The 100K Genome Project has added 20 newly completed genome sequences of foodborne pathogens generated using Pacific Biosciences' single-molecule sequencing technology to the National Center for Biotechnology Information's public database.
The project, which is led by the University of California, Davis; Agilent Technologies; and the US Food and Drug Administration, aims to sequence 100,000 bacterial and viral genomes overall. It adopted the PacBio RS at the start of this year, with plans to use the technology to assemble at least 1,000 complete genomes from five pathogenic bacteria species: Salmonella, Campylobacter, Escherichia coli, Vibrio, and Listeria.
Bart Weimer, the project's director and a professor at UC Davis, told In Sequence this week that these first 20 genomes represent a gearing-up phase for the project, in which his team worked through the logistics of automating its PacBio sequencing protocol for an acceleration of the project over the next year.
He said PacBio sequencing has been "fantastic" for the team so far, yielding "nice solid data," that has been easy for the group to turn around.
"We've also worked through some of the logistics of getting it loaded into the public domain, which are quite extensive because the amount of information the PacBio platform is providing is more extensive than what NCBI is used to handling," Weimer added.
"The first 20 were a trial run," he said. "And now we are at a place where we have been able to automate and streamline the process. The workflow is completely put in place to where we just finished doing short reads of 1,500 isolates, and that was done in three months. So now it's about shifting into third gear and [processing] more isolates."
Accordingly, Weimer said, the team is planning to release a second, much larger set of completed genomes this fall.
Initially, the project is using the PacBio system in combination with short-read sequencing data from other platforms to create hybrid assemblies, but the team said this past January that as PacBio's newer, longer-read chemistry came online, it would switch to using the technology for de novo assembly (IS 1/15/2013).
While Weimer said PacBio sequencing has been easy for the group to adopt, although library construction was an initial hurdle, including choosing and optimizing kits that were available, standardizing, and automating the approach to get consistent quality.
Jonas Korlach, PacBio's chief scientific officer, told In Sequence that PacBio and the 100K genomes team have been working with several vendors to adapt fluidic robot technology to automate library preparation steps.
He also said the team has benefitted, since it began working with PacBio in January, from recent upgrades in platform hardware and chemistry.
"On the hardware side, the PacBio RS II [now] doubles the throughput per SMRT cell, so you only need half the cells to close a bacterial genome," Korlach said. The RS II, which was launched in March, increases throughput over the initial PacBio system to around 500 megabases per SMRT cell.

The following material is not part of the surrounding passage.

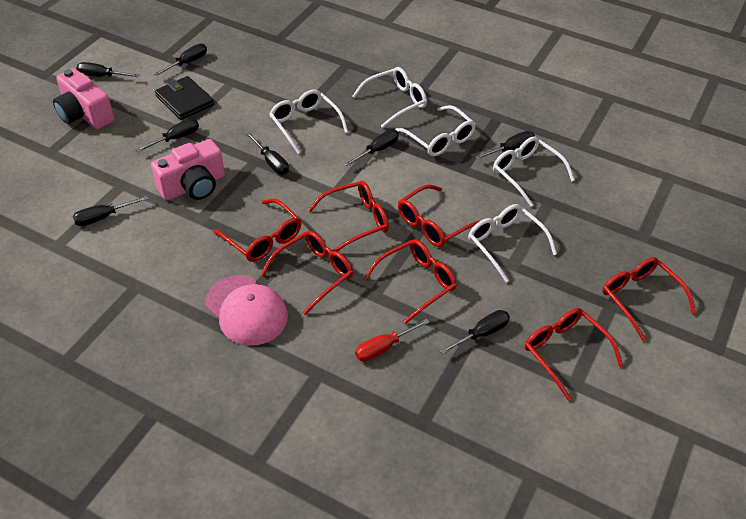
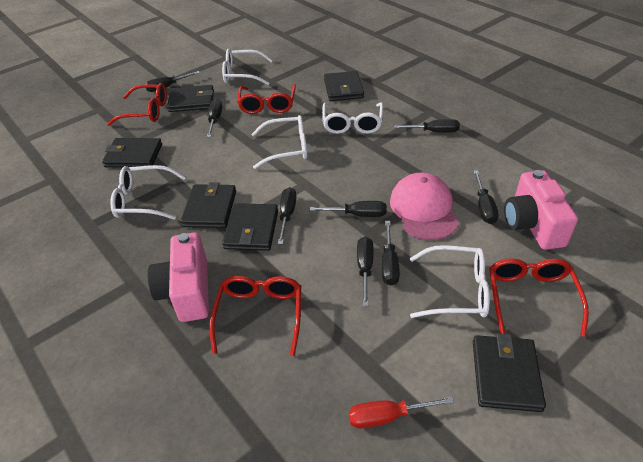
black wallet: [155,76,214,120] = 1 -> [102,138,162,168] [167,85,214,112] [181,182,236,228] [222,203,278,251] [324,71,364,101] [473,334,546,412] = 6
red glasses: [213,198,301,262] [261,231,353,315] [308,181,389,252] [363,239,457,324] [398,184,480,247] [525,308,623,401] [602,257,696,341] = 7 -> [107,83,167,126] [209,276,301,356] [237,84,296,114] [489,258,589,337] = 4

"Then, with our chemistry upgrade, it has a higher single-pass accuracy, which insures that you can get a high-quality genome at lower coverage," Korlach added.
A third advance, which was not in play for the 20 genomes the 100K project just released — but which Korlach said is being incorporated into the workflow moving forward — is upfront DNA size selection using Sage Science's BluePippin platform, which PacBio agreed to co-market earlier this year.
Weimer said that the chemistry upgrade has been particularly helpful, as well as the release of PacBio's HGap de novo assembly tool, which selects for the longest available reads to create seed reads used to pre-assemble the genome, to which shorter reads are aligned to build consensus.
"We are one of the first groups to use HGap, and we started using it before they published it," Weimer said. "It has really been a huge improvement as well."
More than the sequencing, Weimer said that the main issue for the group in this first phase was integrating the PacBio data into the NCBI's database.
"These finished genomes and the mass of information is not something they are typically seeing in this quality," Korlach explained. "Also the data structure is a little different from Sanger and second-generation sequencing because we are providing DNA-base modification information — epigenetic information — along with sequence information."
"So, we have been working with NCBI to incorporate that and make it available in their genome browsers, but there is still some work we have to do to really optimize that — to make it efficient," he said.
Moving forward, Weimer said the team is now looking to expand its sequencing efforts dramatically — seeking partners that have capacity to do sequencing in a "robust enough fashion" to keep up with the project's goals.
He didn't mention who these potential partners might be, but said the project is considering several.
"Also, what we are going to be doing in the next year," he said, "is clarifying the strategy of what isolates to sequence when [and] making a ranking system."
"So far we've been taking all comers and sequencing whatever came in because we needed to get the pipeline in place. But year two and three will be about a strategy to fill in some of the genomic gaps we have and then fill in some of the parts of the world we haven't sequenced yet," Weimer said.